Nickerchen: Ohne Schlaf zur besseren Leistung

Ein Nickerchen verbessert unsere Gedächtnisleistung, unsere Lernfähigkeit und die Wahrnehmung. Doch was wäre, wenn wir all diese Vorteile genießen könnten, ohne tatsächlich geschlafen zu haben?
Eine Studie an Primaten legt nahe, dass dies möglich ist. Zunächst zeigte das Forschungsteam, dass ein kurzes Nickerchen (ohne REM-Schlaf) die Leistung von Makaken bei einer Aufgabe zur visuellen Wahrnehmung verbesserte. Diese Verbesserung konnten die Wissenschaftler auch dann hervorrufen, wenn sie das Gehirn von wachen Affen elektrisch so stimulierten, dass die Hirnaktivität jener während des Schlafs ähnelte – auf diese Weise lösten sie eine Art »künstliches Nickerchen« aus. Sollte dieses Verfahren auch beim Menschen funktionieren, könnte es eines Tages helfen, die kognitiven Fähigkeiten zu verbessern und Schlafstörungen zu behandeln.
Das Team trainierte fünf Affen darauf, die Orientierung eines Bildes zu erkennen, und testete die Leistung der Tiere zweimal. In einer 30-minütigen Pause zwischen den Tests hielten die Affen entweder ein kurzes Nickerchen oder ruhten sich nur aus. Die Affen, die schliefen, schnitten beim zweiten Test deutlich besser ab. Die Forschenden zeichneten die Hirnaktivität in drei Hirnregionen auf: in zwei Arealen, die für die visuelle Wahrnehmung wichtig sind, und in einem Areal, das mit der Entscheidungsfindung zusammenhängt. Bei den Affen, die zwischen den Tests schliefen, war die Aktivität beim zweiten Durchlauf seltsamerweise weniger synchronisiert als beim ersten Mal.
»Schlaf ist ein Phänomen, bei dem sich die neuronale Aktivität synchronisiert, aber der Grad der Synchronität war in unserem Versuch nach dem Schlaf geringer als davor«, sagt der Hauptautor der Studie, Valentin Dragoi, ein Neurowissenschaftler an der Rice University in Houston, Texas. »Das ist überraschend.« Das Ausmaß dieses »desynchronisierenden« Effekts korrelierte jedoch mit der Leistungssteigerung – das bedeutet, dass Neurone, die eher unabhängig voneinander feuern, für diese Verbesserung verantwortlich sein könnten.
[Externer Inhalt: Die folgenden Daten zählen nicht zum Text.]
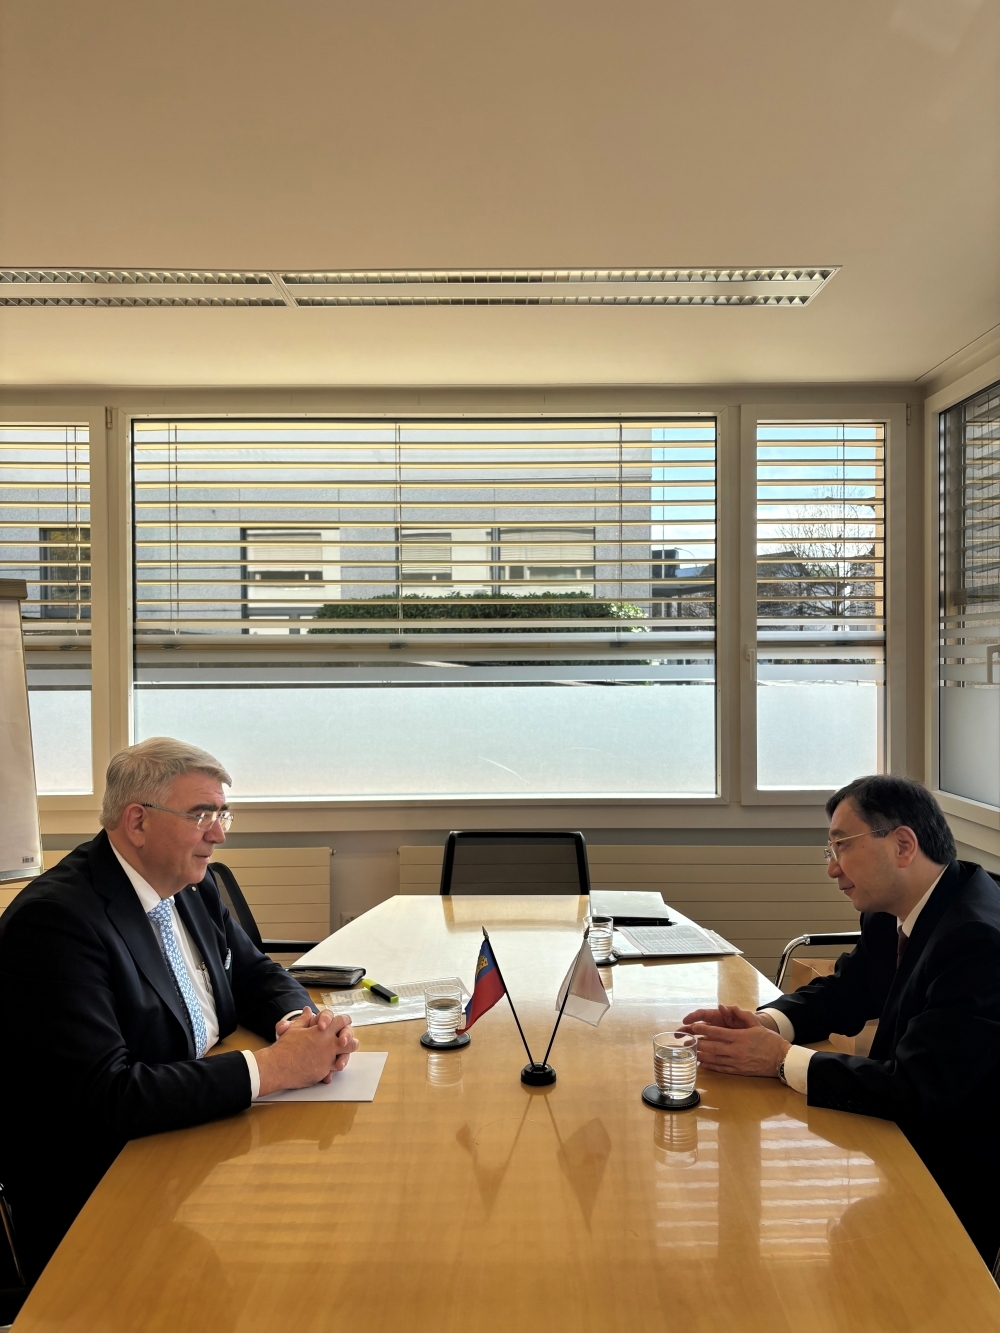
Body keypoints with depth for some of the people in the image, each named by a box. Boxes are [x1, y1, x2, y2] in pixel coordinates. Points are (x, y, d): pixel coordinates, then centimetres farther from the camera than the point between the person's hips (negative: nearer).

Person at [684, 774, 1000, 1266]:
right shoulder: (891, 916, 0)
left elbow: (915, 1090, -32)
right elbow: (841, 993, 12)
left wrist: (783, 1059, -22)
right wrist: (765, 1023, -9)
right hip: (908, 1141, 7)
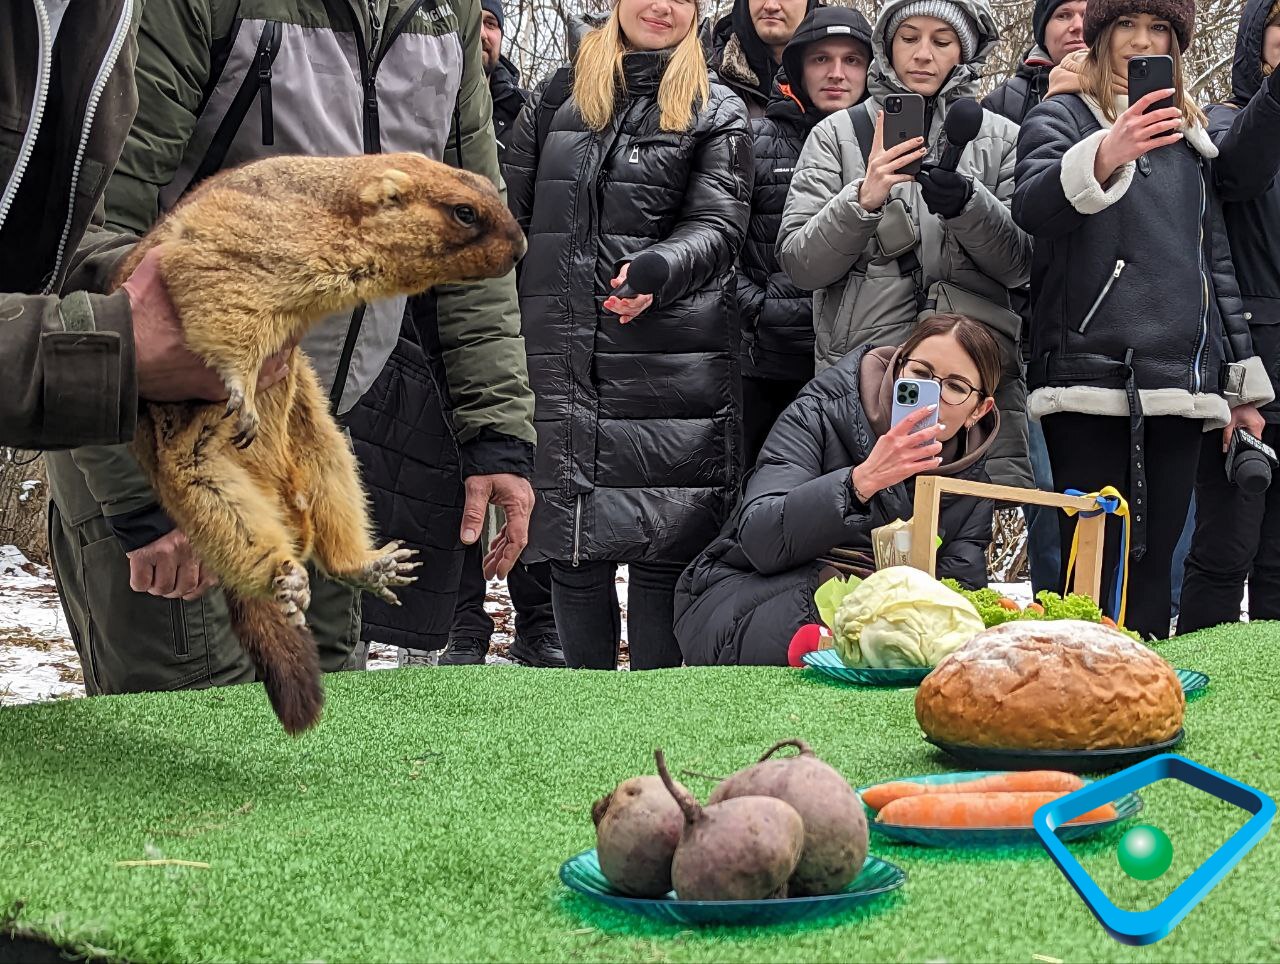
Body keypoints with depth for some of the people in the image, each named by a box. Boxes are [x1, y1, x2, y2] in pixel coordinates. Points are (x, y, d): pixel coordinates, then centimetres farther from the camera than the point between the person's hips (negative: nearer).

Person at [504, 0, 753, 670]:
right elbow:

Es ist bekannt, dass niederfrequente Delta-Gehirnwellen daran beteiligt sind, die Gedächtnisleistung aufrechtzuerhalten. Diese Wellen dominierten die Hirnaktivität der Affen beim Schlafen, und das Team fragte sich, ob diese Wellen hinter der Leistungssteigerung stecken könnten. Um das zu prüfen, führten die Forschenden das Experiment erneut durch – doch statt die Affen schlafen zu lassen, stimulierten sie eines der Areale, das an der visuellen Wahrnehmung beteiligt ist, mit einem niederfrequenten elektrischen Signal, das die Deltawellen nachahmte. Auch diese Stimulation führte sowohl zu einer geringeren neuronalen Synchronität als auch zu einer besseren Leistung.
Laut diesen Ergebnissen deuten könnte die Hirnstimulation einige der Vorteile von Nickerchen nachahmen – sogar ohne Schlaf. Möglicherweise sei der Effekt des künstlichen Nickerchens auch auf den Menschen übertragbar, sagt Sara Mednick, Neurowissenschaftlerin an der University of California, Irvine. Es gebe bereits Hinweise darauf, dass eine elektrische Stimulation während des Schlafs das menschliche Gedächtnis unterstützt. »Diese Arbeit zeigt, dass eine Stimulation (im Wachzustand) mit der Deltafrequenz die Vorteile des Schlafs nachahmen kann«, sagt Mednick.
Die Forschenden verwendeten für die Stimulation Elektroden, die im Gehirn der Affen platziert wurden. Laut Dragoi sollen in naher Zukunft aber nicht invasive Techniken bei Menschen mit Schlafstörungen getestet werden.